War on Whistleblowers (2013)

In the face of potentially life-threatening dangers, they dare to speak truth to power. They're the whistleblowers; the crusaders for truth who often stand as the lone link between corrupted corporate and governmental interests and the public's right to know. The stirring film War on Whistleblowers, directed by acclaimed documentarian Robert Greenwald, outlines the challenges and sacrifices faced by these tireless activists, and calls attention to their increasing importance in a society where the powerful are more omniscient and unregulated than ever before.
Thanks to the efforts of Edward Snowden, the role of the whistleblower has gained a level of prominence in our culture unlike anything we've witnessed since the Watergate era. The formation of sweeping national security structures in the aftermath of the September 11 attacks began a new wave of permissiveness in how intelligence was collected. As illustrated in the top-secret materials released by Snowden, this intelligence gathering included unprecedented invasions of privacy and instances of highly questionable electronic surveillance practices.
The film highlights four cases where whistleblowers noticed government wrong-doing and took to the media to expose the fraud and abuse. It exposes the surprisingly worsening and threatening reality for whistleblowers and the press. The film includes interviews with whistleblowers Michael DeKort, Thomas Drake, Franz Gayl and Thomas Tamm and award-winning journalists like David Carr, Lucy Dalglish, Glenn Greenwald, Seymour Hersh, Michael Isikoff, Bill Keller, Eric Lipton, Jane Mayer, Dana Priest, Tom Vanden Brook and Sharon Weinberger. With President Obama's commitment to transparency and the passage of the Whistleblower Protection Enhancement Act, there was hope that whistleblowers would finally have more protection and encouragement to speak up.
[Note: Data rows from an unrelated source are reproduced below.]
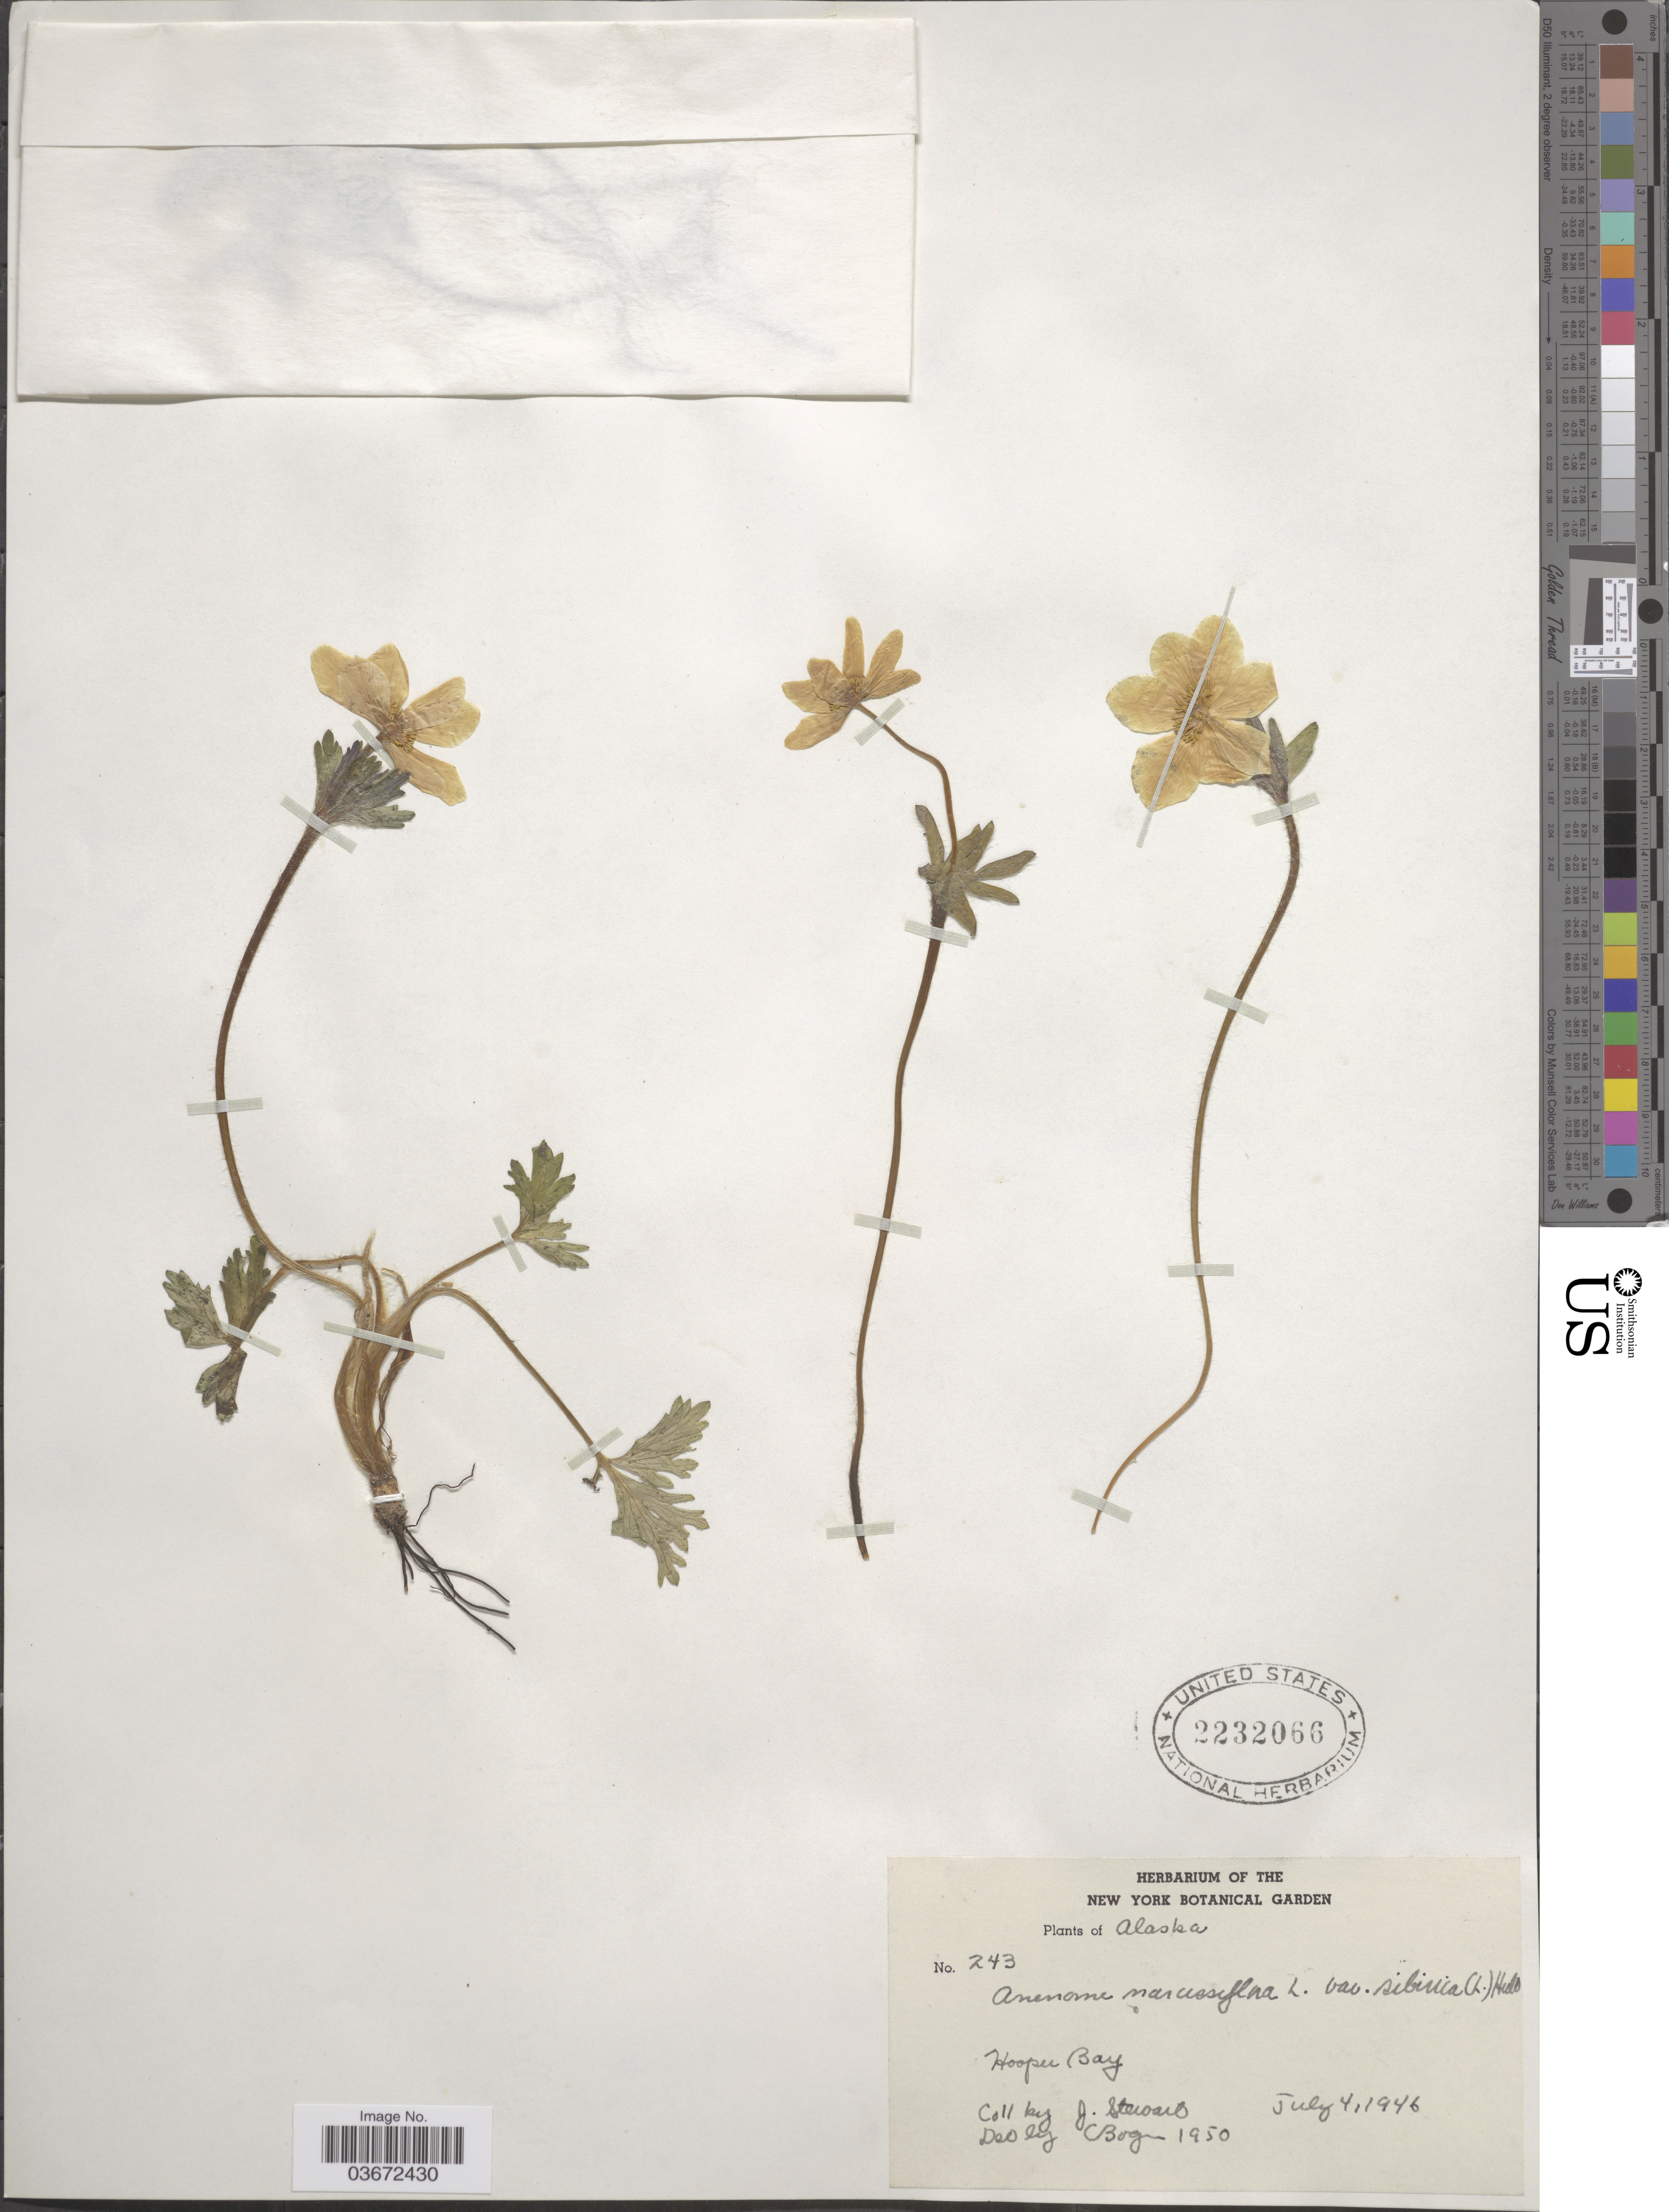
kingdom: Plantae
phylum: Tracheophyta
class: Magnoliopsida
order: Ranunculales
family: Ranunculaceae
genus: Anemone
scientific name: Anemone narcissiflora var. sibirica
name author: (L.) Tamura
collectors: J. Stewart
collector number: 243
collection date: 1946-07-04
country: United States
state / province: Alaska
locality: Hooper Bay.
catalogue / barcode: US 2232066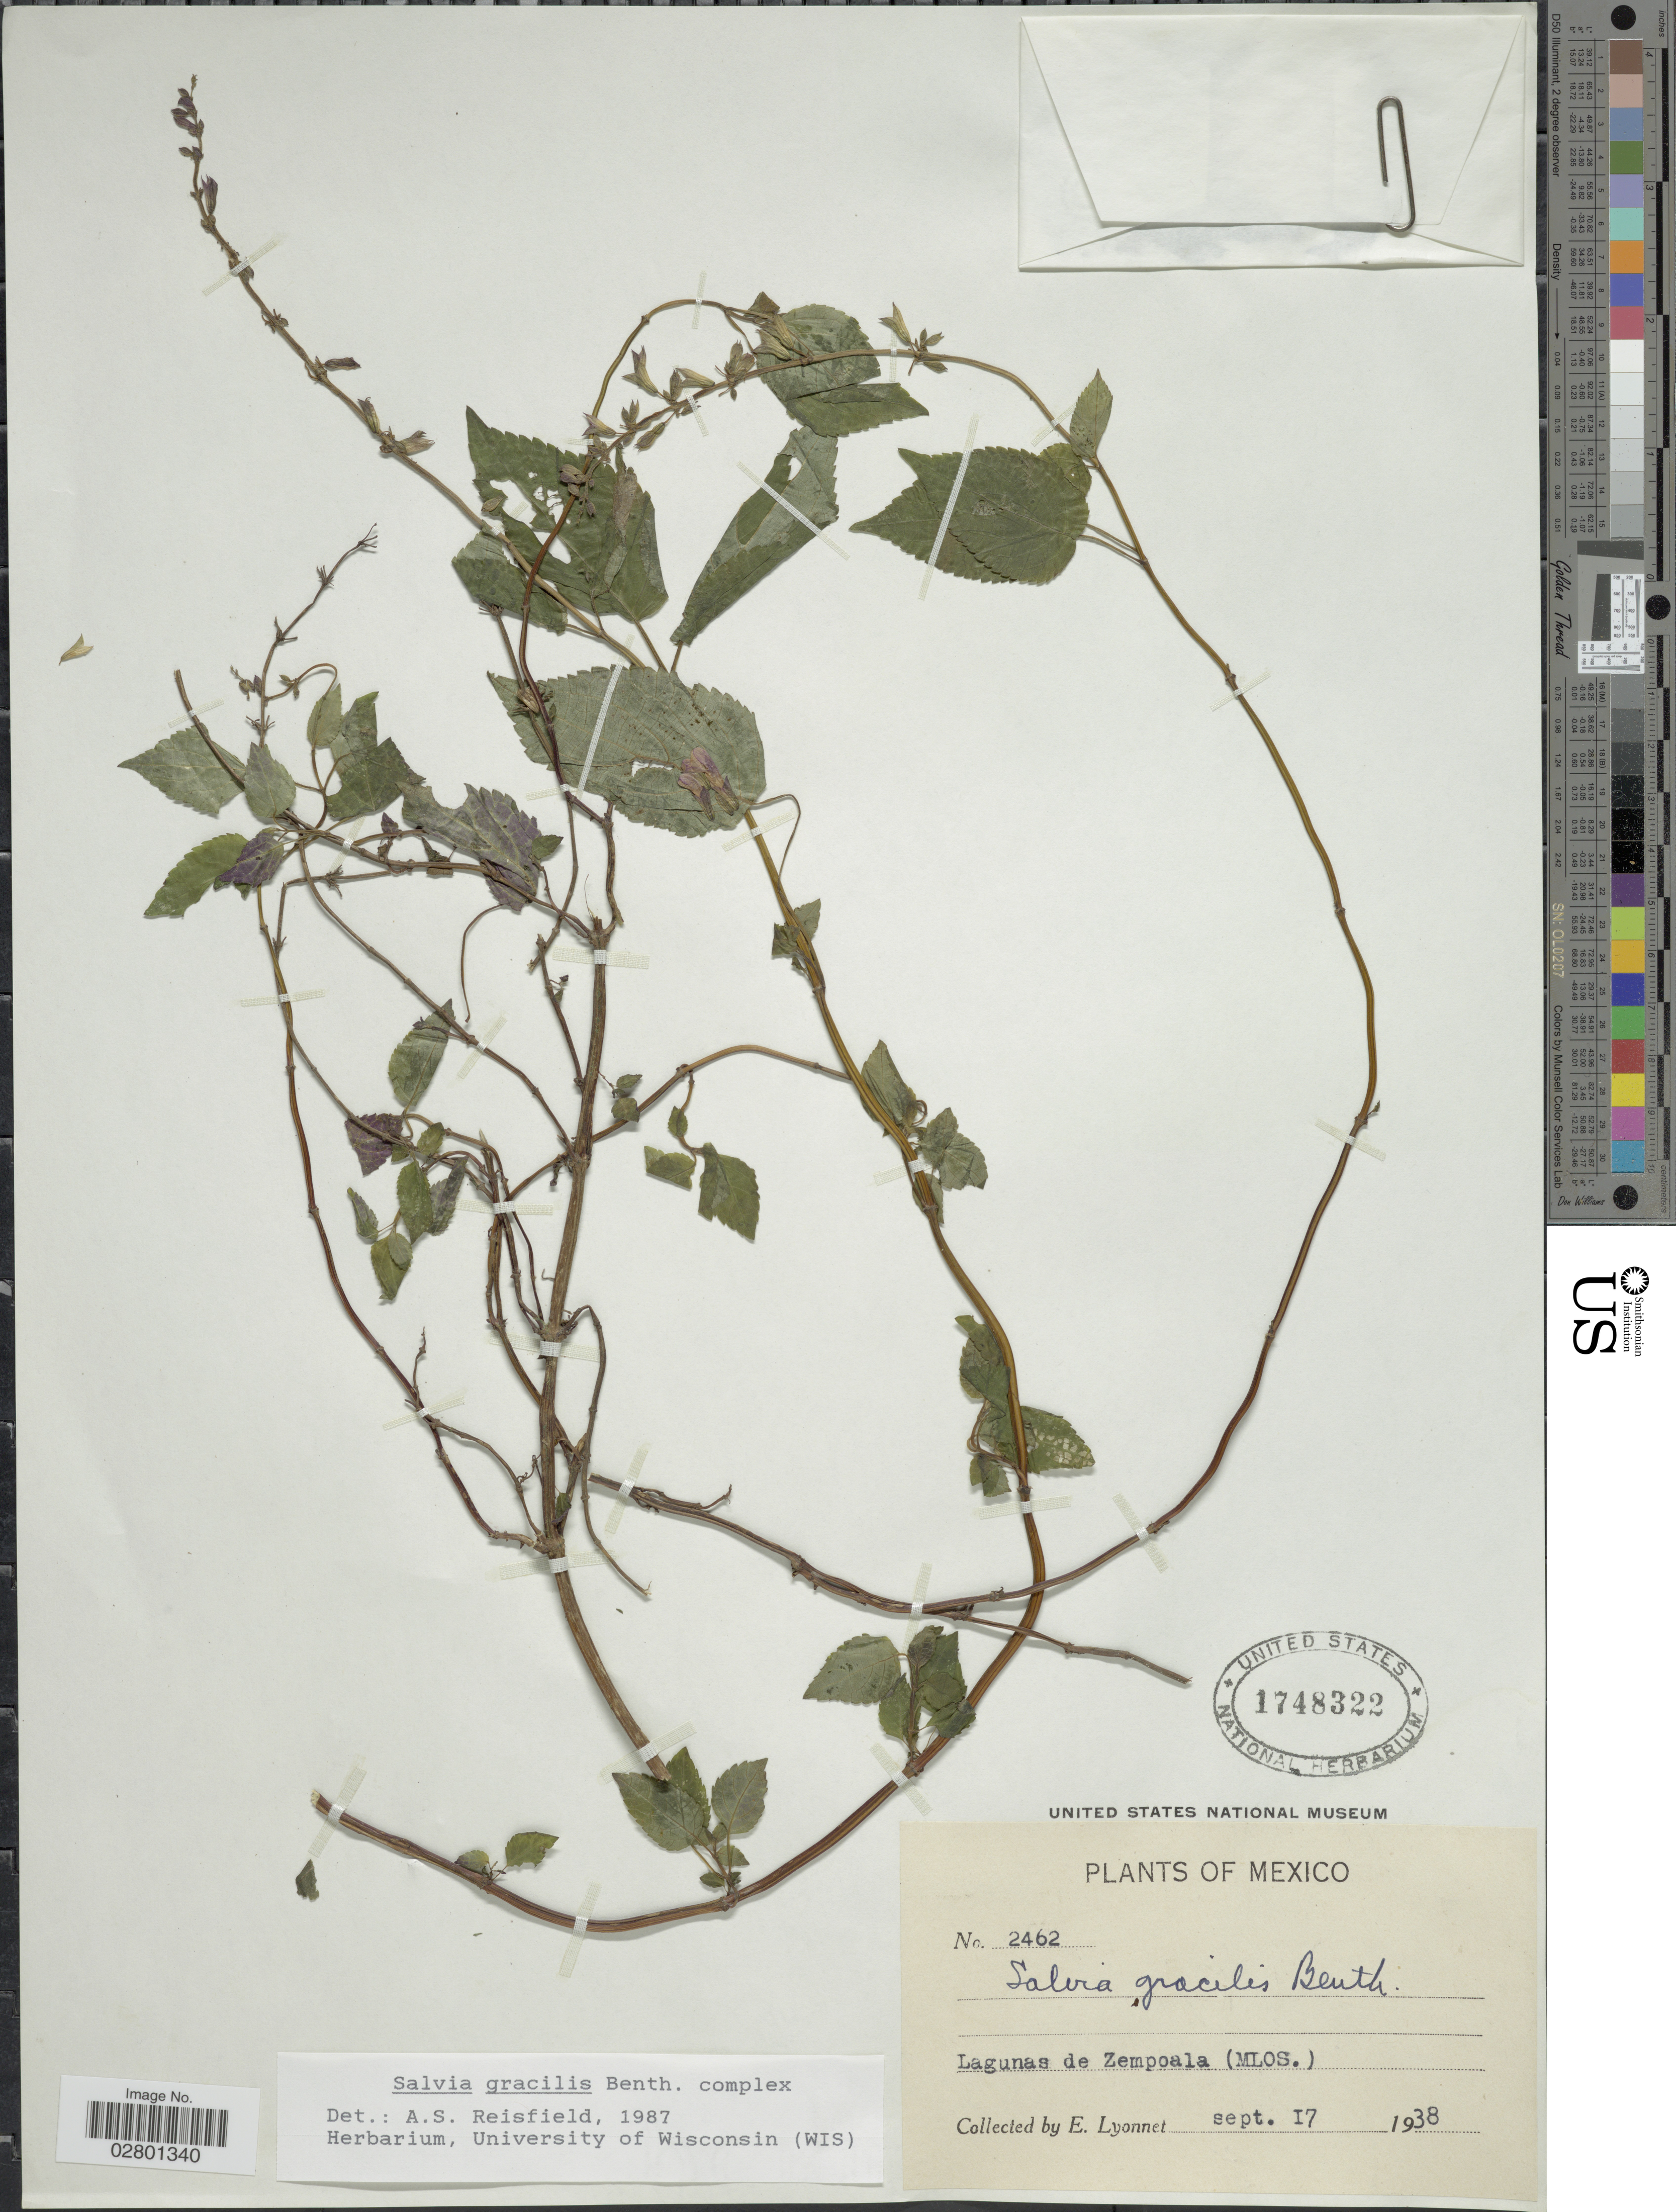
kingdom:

But times have never been worse for national security whistleblowers. New rights are all about employment and do nothing to protect against threats of prosecution and incarceration. In fact, the Obama administration has attacked more whistleblowers under the Espionage Act than all previous administrations combined. There are 56 federal laws about whistleblower job rights, but none about protection from imprisonment.